JPMの66%は借株と推測できる。それだけ株を持っていれば負けはないので、空売りを仕掛けて株価を押し下げ、最後に優先株を普通株に転換する。これを現渡しして売りポジションを解消すれば、売却価格と転換価格の差額分だけ利益を得ることができる。株価が100円を割ると年金運用から外されるルールがあり、売りが加速した可能性もある。
こうしてJPMは10日に転換権を行使して8800万株の普通株を即日売却した。それによって得た利益は軽く10億円は超えそうである。1ヶ月足らず、420億円の出費に対する見返りとしては十分であろう。
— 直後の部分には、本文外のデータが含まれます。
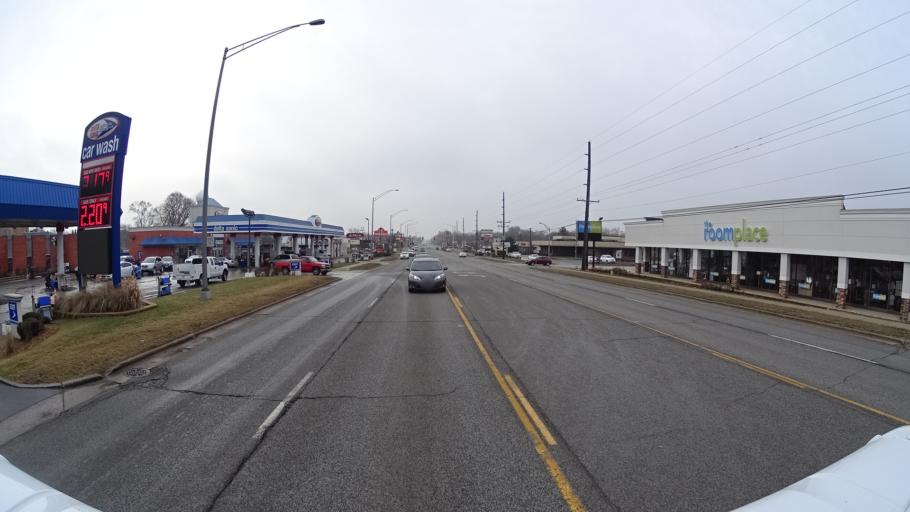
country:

  MSPSの発行は、仕掛け的な売りを呼び寄せる。そうでなくとも、株数増による希薄化で、株価には下方圧力が避けられない。同社のホームページにはMSPSの詳細の説明はない。広報担当は「東証に必要な開示をした。」と言うのみである。市川CFOはビジネス誌の取材で、「増資を決断した時、再生には4500億円は必要だと判断した。調達出来なかったなら当社の将来はなかった。増資スキームだけを議論するのは、木を見て森を見ないものだ。」と言い放った。では、MMCのその後を見てみよう。この増資から半年も経たない2005年1月28日、同社は再度増資を発表した。販売不振や海外資産の減損処理で税引き後利益が4720億円の赤字となる見込みとなり、恥も外聞もなく、またもグループに支援を要請したのだ。追加増資はMHIが500億円、三菱商事が700億円、BTMがDESの500億円を含む1500億円を引き受ける。三菱商事は2005年度も300億円の資本増強に応じ、さらに日本政策投資銀行からの500億円を含む2400億円を新規に借り入れる。合計5400億円。結局MSPS発行は、既存株主の犠牲により、問題の先送りを繰り返したに過ぎなかったのだ。その後株式市場の回復に伴い株価は回復した。2005年12月8日、フェニックスは保有する5億2500万株をJPMとブロック・トレードし、500億円ほどを手にして投資を手仕舞った。売却価格は、この日の終値272円より約2割安い210円程度と推定される。JPMは日付の変わる前に海外の機関投資家数十社に転売し、更に数10億円は儲けた様子である。本家アメリカでは多くのIT企業がこの株価下落の連鎖を呼ぶこの種のファイナンスに手を出して最後を迎え、死の螺旋と呼ばれた。しかし、その後のMMCはMHIの本格的肩入れにより、再建に向けて血の滲む努力を続けた。MMCの2006年度の連結決算は売上高2兆2028億6900万円、経常利益は185億4200万円、純利益は87億4500万円と黒字を達成した。更に翌2007年は、売上高は前年度比22%増の2兆6821億円、営業利益は同170%増の1086億円
となった。


  8月13日アーバン・コーポレーションの民事再生申請は株式市場にショックを与えた。負債総額2580億円。不動産株は急落した。同日、別の衝撃的なニュースが続く。それは同社が開示した、BNPパリバとの不可解なスワップ契約による特別損失である。これもまた株価の下落により、相手を稼がせる内容であった。スキームの形は様々に姿を変えるが、他人を儲けさせながら、自らの首を絞めていくこのファイナンスにはいつもニーズがあるようである。